Af ve siyasal barış...
Gazeteler, Türkiye'de cezaevlerinin doluluğuna dikkat çekiyor. Aynı konu TV haber sunucularının da dilinde...
Siyasetçinin biri; bu doluluğa dikkatten çok, tutuluların kimilerinin af edilmesi için habire dil döküyor.
"Kader mahkumları" diyor, af olayına duygusallığı da ortak etmeye çalışıyor.
Af, ülke genelinde konuşulan bir konu değil bugün...
Sadece siyasetçinin biri tarafından ısrarla gündemde tutulmaya çalışılıyor.
Öyle de görünüyor ki; günün siyasal koşullarında af işi giderek "sallanan diş" durumuna gelecek...
Yani, "sallanan diş çekilecek!.."
Bunun için kamuoyunun hazırlanması gerekiyor.
O da siyasetçinin feraseti... Bugün af konusuna uzak duranlar, bakarsınız yarın sıkı bir af taraftarı olurlar.
Olmaz deyip, ofsayta düşmeyin sakın...
Önceki seçimlerde "erken seçim yok!" deyip, sözünde durmayan ben değildim.
Bizde kimi siyasetçilerin "sağ gösterip, sol vurma" gibi bir ayarsızlığı olduğunu da unutmayalım, bu arada...
Siyasetçi af istiyor... İstiyor da bunun gerekçesi cezaevlerindeki doluluk ise bu isteğin isabetli olup-olmadığı tartışılmalı önce...
-Ceza evleri lebalep dolu, af yapalım!..
Böyle bir görüşle yapılacak af; toplumsal bir yarayı tedavi değil, yarayı azdırmak olmaz mı?

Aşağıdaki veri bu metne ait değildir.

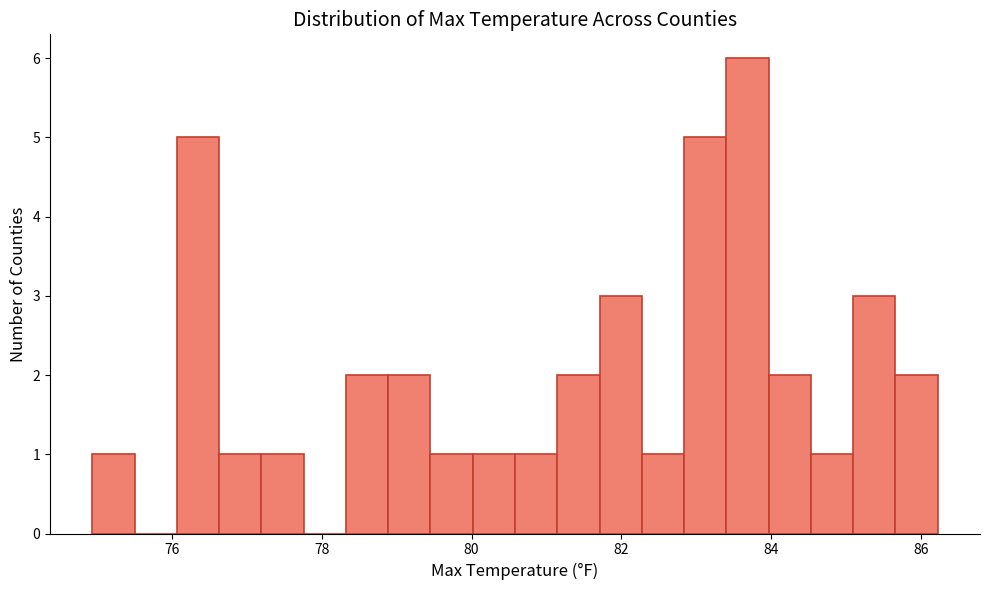

Read against the x-axis, roughly where is the centre of the tallest bar?

83.6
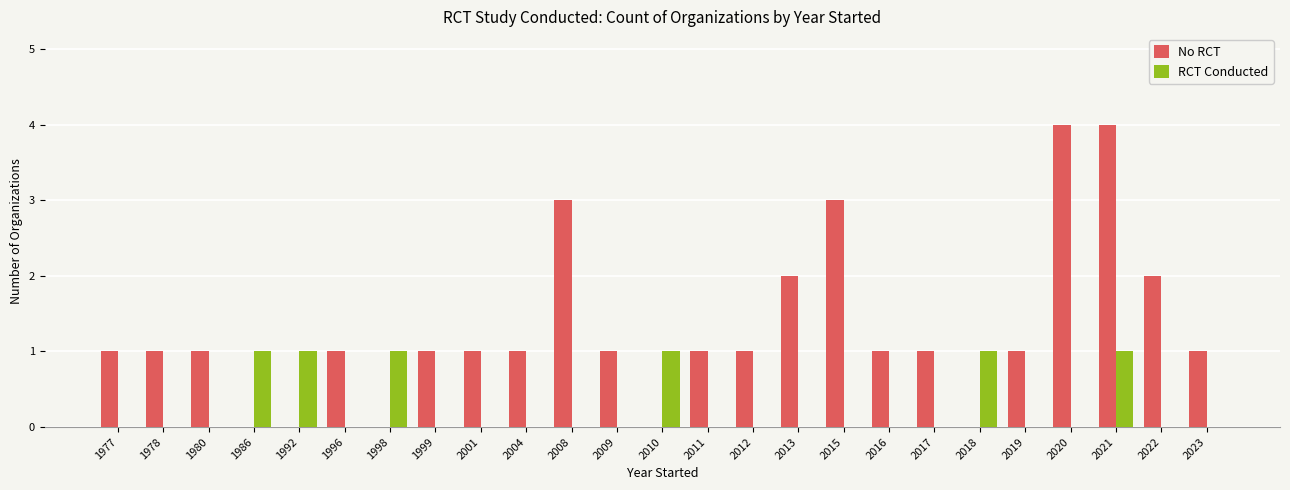

Which series has the largest total across all categories?

No RCT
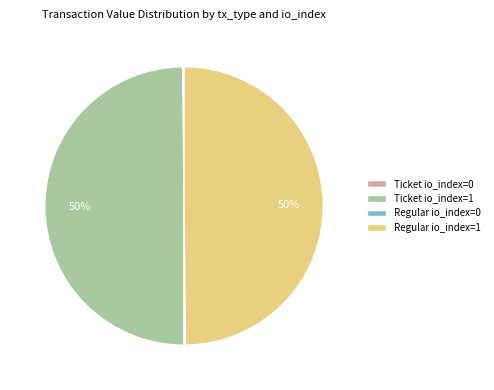

What percentage is the Ticket io_index=1 slice, to the nearest percent?

50%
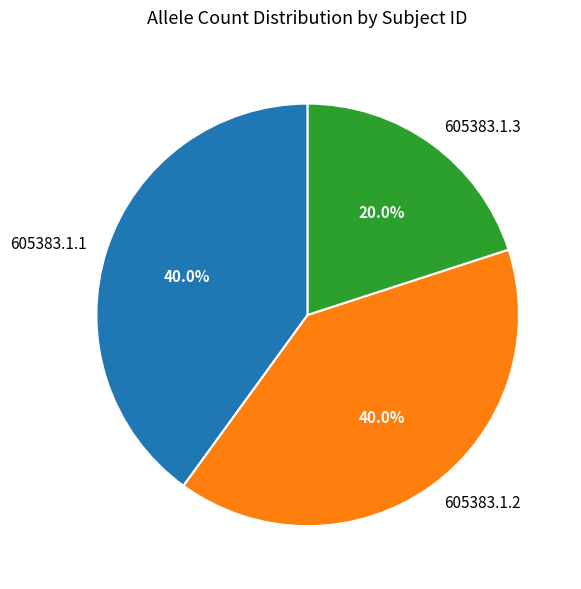

The 605383.1.1 slice represents 40% of the pie. True or false?

True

Cezaevlerinde tutuklu kalıp af edilerek tekrar ortak yaşama katılan insanlardan kimilerinin kısa süre sonra suç işleyip geri döndüklerini görmedik mi?
Burada cezaevlerinin; hükümlüleri "ortak yaşama" tekrar kazandırma ortamı yaratıp-yaratmadığı konusu gündeme geliyor.
Yaşanan olaylara bakılırsa böyle bir iyileştirme ortamı yeterli şekilde sağlanamıyor.
Tam da bu durumu doğrulayan bir örnek verelim: Kimi aileler kafeste besledikleri kuşları uçup kanat idmanı yapsın diye oda içinde havalandırmaya çıkarır. Kafes yaşamına alışmış kuşlar, fırsat bilip kafesten dışarı fırlar ama bir süre sonra kafesine döner. Bu havalandırma işi, ileri günlerde yinelendikçe kuşun her seferinde daha erken kafese döndüğü görülür.
Cezaevlerinin tutuklular açısından bir eğitim/öğretim dönemi olarak yaşanması gerektiği unutulduğunda; onların normal yaşama dönüşlerinde yaşayacakları sorunları unutmuş oluruz.
Cezaevlerinde tutuklular arasında yaratılacak sosyal aktiviteler onları normal yaşamdan kopmalarını önler.
Bu aktivitelerin en başında spor gelir. Bu yoldan cezaevleri arasında sportif karşılaşmalar yapılarak tutukluların normal yaşama dönüşüne hazırlık yapılabilir.
Cezaevleri arası bilgi yarışmaları...
Mesleki kurslar...
Kitap okuma yarışmaları...
Şiir, kısa öykü, deneme yazma, resim, karikatür, musıki kursları vb. ruhsal dinlenmeyi sağlayacak etkinlikler yaşayıp cezaevinden çıkacak insanların yaşama uyumda zorluk yaşayacağını düşünemeyiz.
Bugün ülkemiz cezaevlerinde sözünü ettiğim kültürel, sanatsal etkinliklerin gerçekleştirilme olanağı nedir bilemiyoruz.
İçeriden çıkan her insanın cezaevinin koşullarından yakınması bu ıslah kurumlarının yetersiz olduğunu gösteriyor.
Cezaevlerini siyasal amaçlar için af yoluyla boşaltalım!
Bahane olarak doluluk durumlarını gerekçe gösterelim...
Ama unutmayalım ki; toplumsal yaşamın ayarlarıyla oynamak, yeni yeni cinayetler, yeni tutuklular yaratmak olur.
Bugün ülkenin en büyük gereksinimi giderek boyut kazanan "siyasal barış"a gereksinimi var.